Mary Fournier, MD, MPH – Adolescent Medicine
Mary was born and raised in south St. Louis city and showed an independent streak early in life when her family walked to Ted Drewes for frozen custard. While everyone else was enjoying concretes, Mary insisted her family buy her ice cream instead at the old Baskin Robbins across the street. Frozen treats are one thing, but that independent streak was real. She ultimately turned it into a passion for traveling the world by herself throughout her teens and twenties starting with a trip to France as an exchange student in high school and has since travelled to 22 countries on 5 continents.

Her path to medicine was much more straight-forward. As a little girl, she wanted to be all the common things – teacher, astronaut, archeologist – but once she hit on doctor, she never found something better. She bounced around the Midwest for her initial training – undergrad in Kansas City at Rockhurst University, back to St. Louis for med school at SLU where she first fell in love with Adolescent Medicine during her Pediatric clerkship, and finally up to Chicago for Pediatric residency at Rush University Medical Center.

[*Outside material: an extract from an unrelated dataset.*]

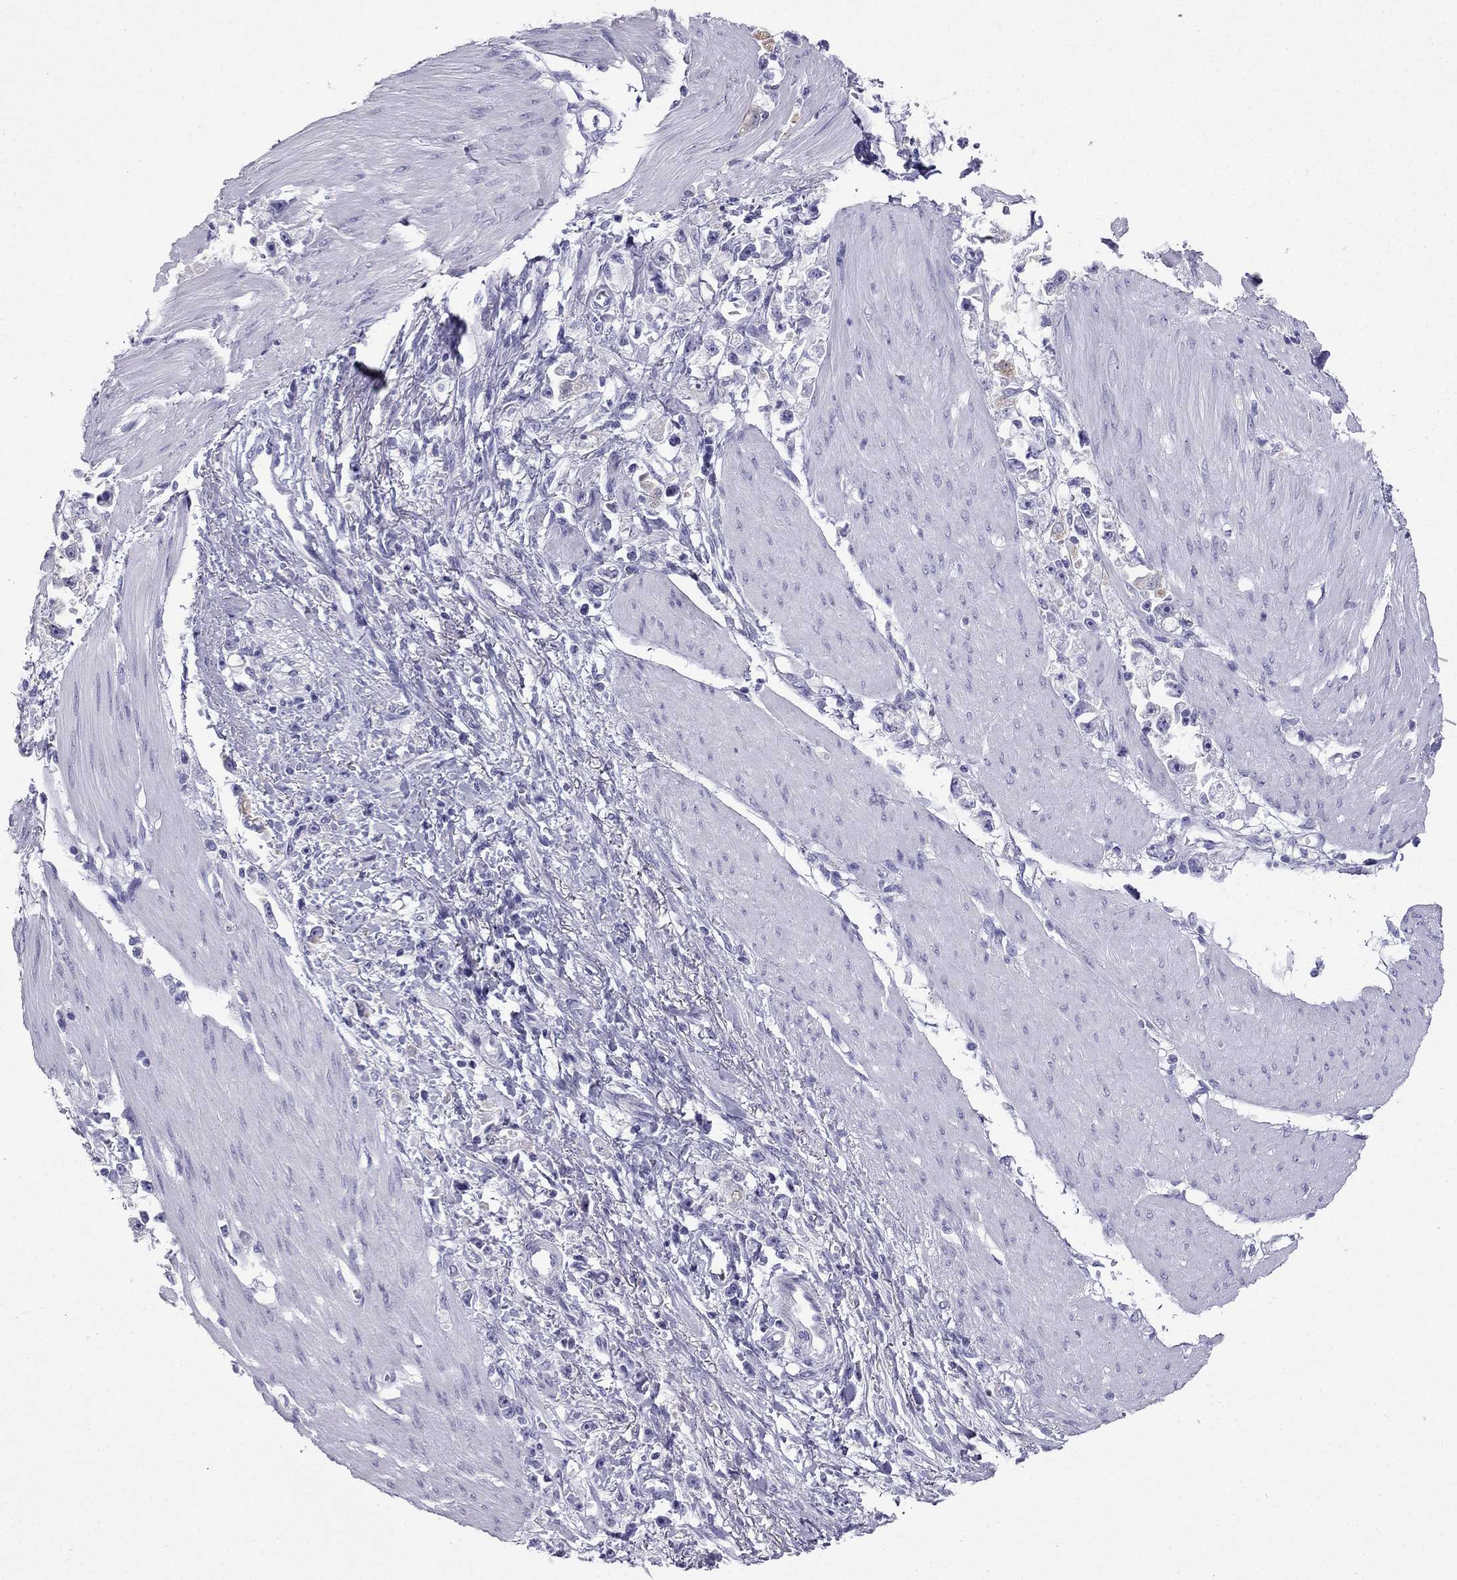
{"staining": {"intensity": "negative", "quantity": "none", "location": "none"}, "tissue": "stomach cancer", "cell_type": "Tumor cells", "image_type": "cancer", "snomed": [{"axis": "morphology", "description": "Adenocarcinoma, NOS"}, {"axis": "topography", "description": "Stomach"}], "caption": "An IHC micrograph of adenocarcinoma (stomach) is shown. There is no staining in tumor cells of adenocarcinoma (stomach).", "gene": "GJA8", "patient": {"sex": "female", "age": 59}}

Leaving the familiarity of the Midwest, she moved to New England to complete a fellowship in Adolescent Medicine at Boston Children’s Hospital. This was an important period in Mary’s life for several reasons. First, she was able to train in the specialty she loves under many amazing teachers, including her fellowship director Jean Emans and her clinical mentor Estherann Grace. Secondly, she had the opportunity to earn her MPH from the Harvard School of Public Health, which turned out to be a very useful degree in the next stage of her career. And most importantly, she met and married her amazing husband Larry who has patiently supported her and willingly moved with her around the country.

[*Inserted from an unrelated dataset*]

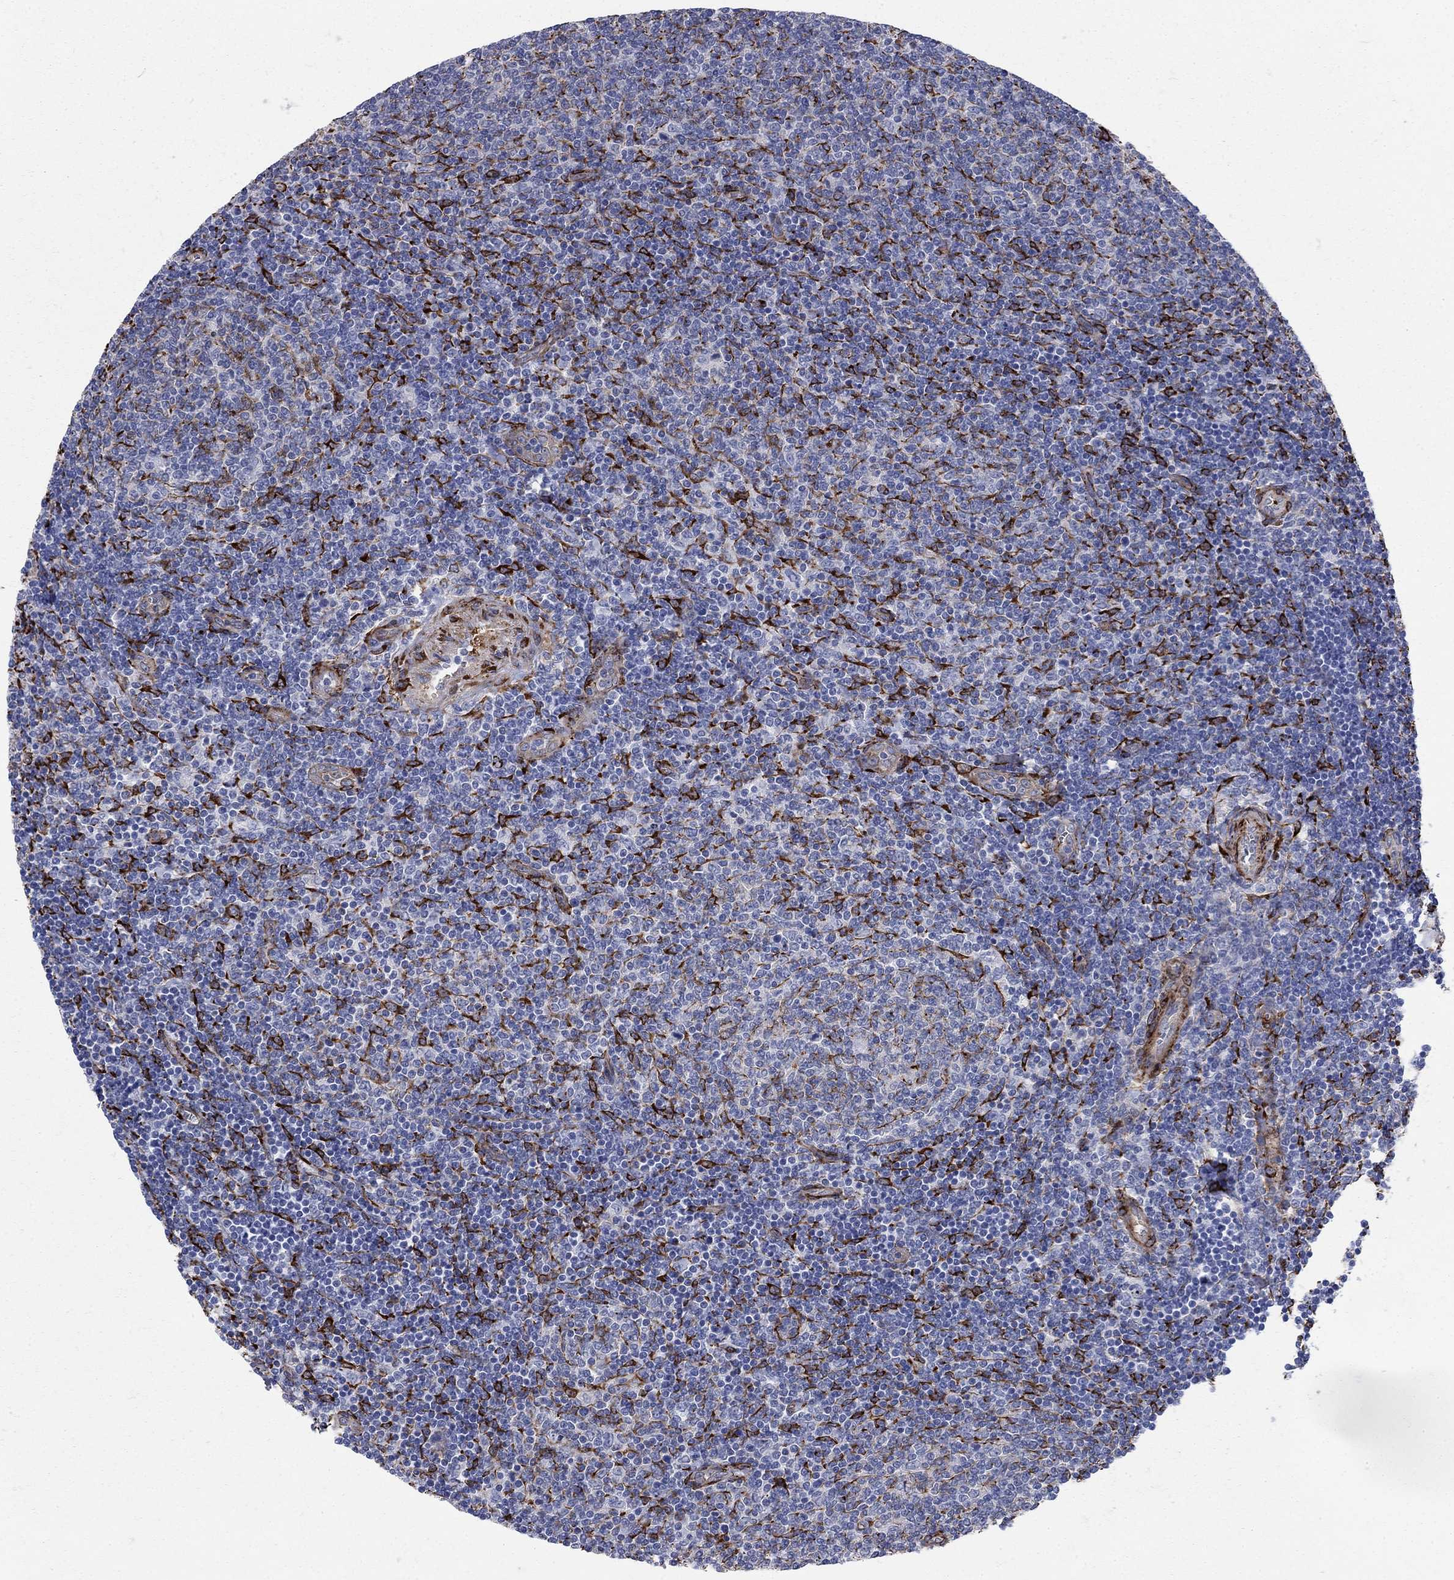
{"staining": {"intensity": "negative", "quantity": "none", "location": "none"}, "tissue": "lymphoma", "cell_type": "Tumor cells", "image_type": "cancer", "snomed": [{"axis": "morphology", "description": "Malignant lymphoma, non-Hodgkin's type, Low grade"}, {"axis": "topography", "description": "Lymph node"}], "caption": "This micrograph is of lymphoma stained with IHC to label a protein in brown with the nuclei are counter-stained blue. There is no positivity in tumor cells.", "gene": "SEPTIN8", "patient": {"sex": "male", "age": 52}}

After fellowship, she joined the CDC’s Epidemic Intelligence Service, having romanticized the idea of becoming a “disease detective.” The reality of life as an EIS officer sometimes involves running stats in a cubical more often than tracking down emerging infections. But there were more than enough investigations to keep her busy – histoplasmosis, chlamydia, and enough food-born outbreaks to make her never want to eat in restaurants again. She knocked on doors in Chicago during the initial stages of the H1N1 influenza epidemic and she spent three months in Ethiopia surveilling flaccid paralysis and vaccine programming for the STOP polio program.

After two years as an EIS officer, she was ready to return to clinical academic medicine and accepted a faculty position in Adolescent Medicine at Lurie Children’s Hospital in Chicago in 2010. Over the past eight years, she helped to rebuild Lurie’s adolescent clinical practice, developing her particular clinical specialty in adolescent gynecology. She also supervised the Adolescent Medicine residency rotation all eight years and developed and served as director of the new Adolescent Fellowship program.

Despite her love of Chicago, as anyone from St. Louis knows, that pull to come home is hard to resist. So, they sold their beloved home on the North side of Chicago and moved to Kirkwood. Grace (7) and Hannah (5) love their new school and being able to spend time with Grandma and Papa. New York-born Larry still marvels at the friendliness of Midwesterners and the lack of traffic. Mary is thrilled to be back with family and friends and looking forward, if Grandma babysits, to being able to spend more time on her hobbies which include running, reading, knitting, and travel.